* **Problems to solve**:
- A) In the VACE guide below, rewrite the paragraph beginning "VACE is a powerful ControlNet" as a short bulleted list, keeping its main facts.
- B) Using the VACE guide below, answer these questions:
(i) Which two model choices can be picked from the dropdown menu?
(ii) What grey color value marks the areas to fill when inpainting with a control video?
(iii) In a video mask, which color marks the parts to keep?

* **Source document**:

::::::::::

Spaces:

JoranF
/

Wan2GP

Runtime error

App Files Files Community

Wan2GP / docs /VACE.md

JoranF

Upload folder using huggingface_hub

ccfe94d verified 3 months ago

preview code

raw

history blame

7.32 kB

	# VACE ControlNet Guide

	VACE is a powerful ControlNet that enables Video-to-Video and Reference-to-Video generation. It allows you to inject your own images into output videos, animate characters, perform inpainting/outpainting, and continue videos.

	## Overview

	VACE is probably one of the most powerful Wan models available. With it, you can:
	- Inject people or objects into scenes
	- Animate characters
	- Perform video inpainting and outpainting
	- Continue existing videos
	- Transfer motion from one video to another
	- Change the style of scenes while preserving depth

	## Getting Started

	### Model Selection
	1. Select either "Vace 1.3B" or "Vace 13B" from the dropdown menu
	2. Note: VACE works best with videos up to 7 seconds with the Riflex option enabled

	### Input Types

	VACE accepts three types of visual hints (which can be combined):

	#### 1. Control Video
	- Transfer motion or depth to a new video
	- Use only the first n frames and extrapolate the rest
	- Perform inpainting with grey color (127) as mask areas
	- Grey areas will be filled based on text prompt and reference images

	#### 2. Reference Images
	- Use as background/setting for the video
	- Inject people or objects of your choice
	- Select multiple reference images
	- Tip: Replace complex backgrounds with white for better object integration
	- Always describe injected objects/people explicitly in your text prompt

	#### 3. Video Mask
	- Stronger control over which parts to keep (black) or replace (white)

::::::::::

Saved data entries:

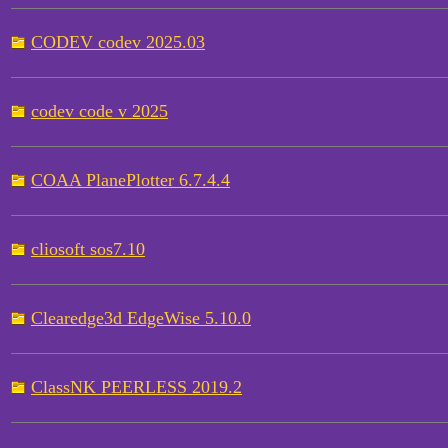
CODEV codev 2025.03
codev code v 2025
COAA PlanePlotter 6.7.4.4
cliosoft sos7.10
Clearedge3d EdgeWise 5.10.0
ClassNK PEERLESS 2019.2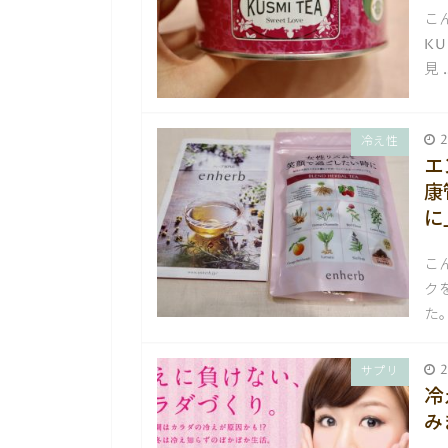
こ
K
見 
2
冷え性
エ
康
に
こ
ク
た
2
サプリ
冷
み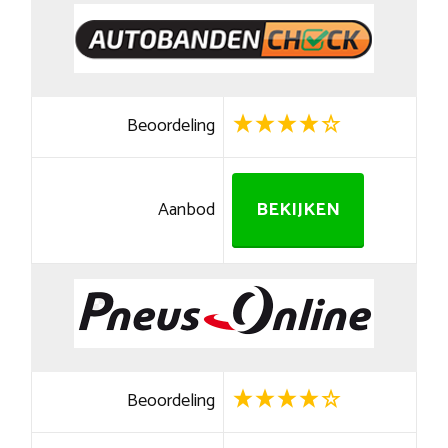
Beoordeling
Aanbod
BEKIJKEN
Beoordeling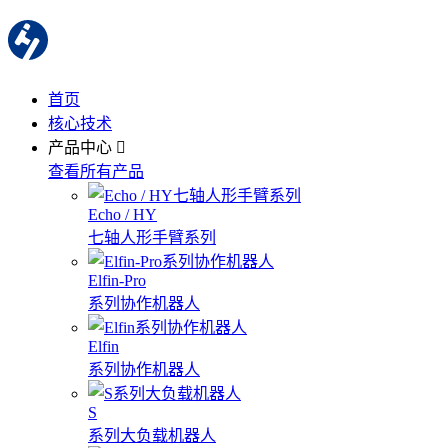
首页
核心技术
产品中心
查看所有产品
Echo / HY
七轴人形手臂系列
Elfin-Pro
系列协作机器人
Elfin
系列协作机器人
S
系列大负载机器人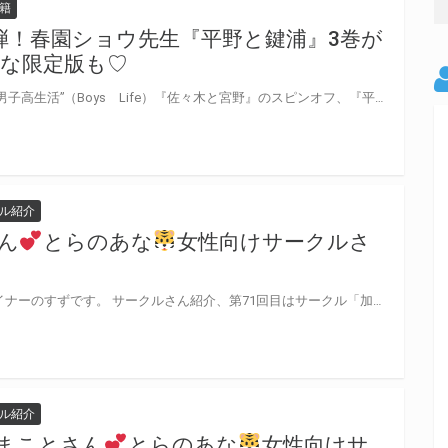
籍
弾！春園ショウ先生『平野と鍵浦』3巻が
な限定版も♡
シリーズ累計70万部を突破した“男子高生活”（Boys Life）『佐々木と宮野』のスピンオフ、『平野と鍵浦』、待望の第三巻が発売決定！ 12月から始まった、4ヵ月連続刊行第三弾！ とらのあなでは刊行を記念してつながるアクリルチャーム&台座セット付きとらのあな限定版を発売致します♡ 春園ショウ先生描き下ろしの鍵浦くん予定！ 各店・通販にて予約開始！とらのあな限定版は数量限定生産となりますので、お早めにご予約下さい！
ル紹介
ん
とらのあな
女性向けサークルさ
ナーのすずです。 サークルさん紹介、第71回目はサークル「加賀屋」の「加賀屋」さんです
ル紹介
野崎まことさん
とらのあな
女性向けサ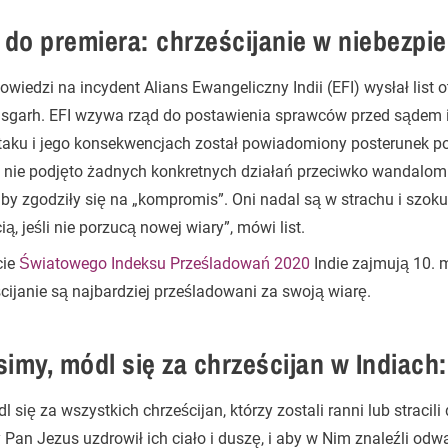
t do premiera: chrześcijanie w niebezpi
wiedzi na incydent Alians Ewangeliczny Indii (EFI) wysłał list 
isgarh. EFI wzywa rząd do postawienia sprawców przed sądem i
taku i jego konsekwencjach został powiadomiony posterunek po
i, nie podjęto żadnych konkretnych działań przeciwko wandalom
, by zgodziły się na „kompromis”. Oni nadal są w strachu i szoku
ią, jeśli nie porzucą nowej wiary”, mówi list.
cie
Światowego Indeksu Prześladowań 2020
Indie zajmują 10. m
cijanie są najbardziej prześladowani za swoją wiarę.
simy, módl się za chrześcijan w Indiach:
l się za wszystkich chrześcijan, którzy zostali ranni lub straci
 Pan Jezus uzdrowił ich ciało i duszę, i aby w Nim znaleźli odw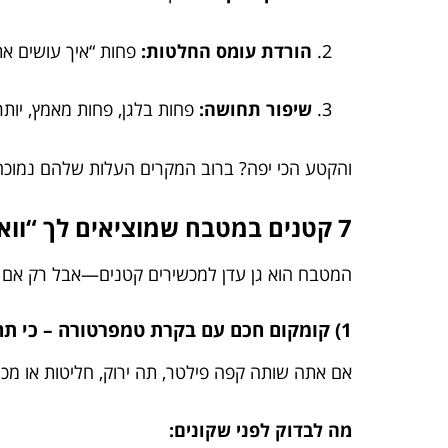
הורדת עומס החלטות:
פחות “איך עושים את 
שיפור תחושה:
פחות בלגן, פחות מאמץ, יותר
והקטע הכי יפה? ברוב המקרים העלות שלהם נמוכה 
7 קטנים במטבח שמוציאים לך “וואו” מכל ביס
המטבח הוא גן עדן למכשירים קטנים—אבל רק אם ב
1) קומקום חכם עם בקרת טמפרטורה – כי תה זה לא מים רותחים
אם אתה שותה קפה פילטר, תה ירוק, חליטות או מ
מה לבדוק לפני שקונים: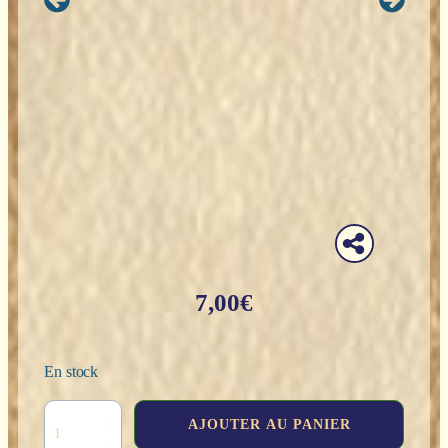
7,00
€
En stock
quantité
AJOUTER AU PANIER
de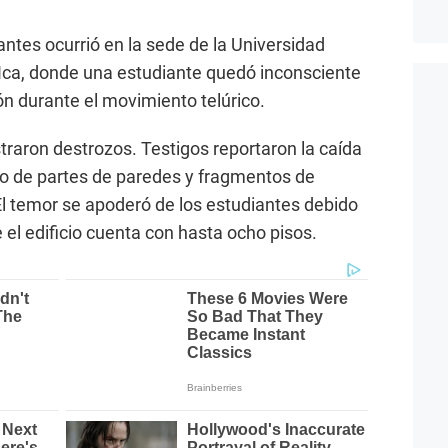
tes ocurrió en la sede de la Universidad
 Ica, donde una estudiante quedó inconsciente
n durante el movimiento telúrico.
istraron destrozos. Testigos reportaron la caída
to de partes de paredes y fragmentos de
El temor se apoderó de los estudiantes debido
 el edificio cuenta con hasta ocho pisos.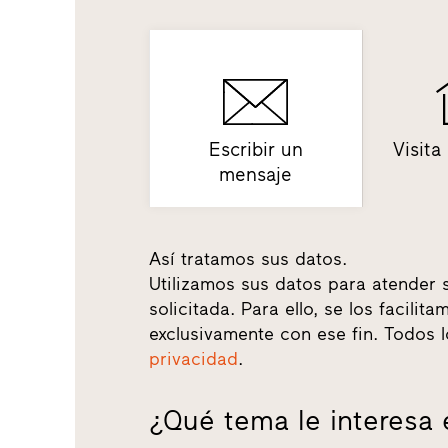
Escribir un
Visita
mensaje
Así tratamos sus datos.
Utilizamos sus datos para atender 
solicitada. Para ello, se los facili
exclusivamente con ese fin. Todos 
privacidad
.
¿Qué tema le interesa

::::::::::

* **Task answers**:
- A)
- VACE is a powerful ControlNet.
- It supports Video-to-Video and Reference-to-Video generation.
- It can inject your own images into output videos.
- It can animate characters.
- It can do inpainting and outpainting.
- It can continue videos.

- B)
(i) "Vace 1.3B" and "Vace 13B"
(ii) 127
(iii) Black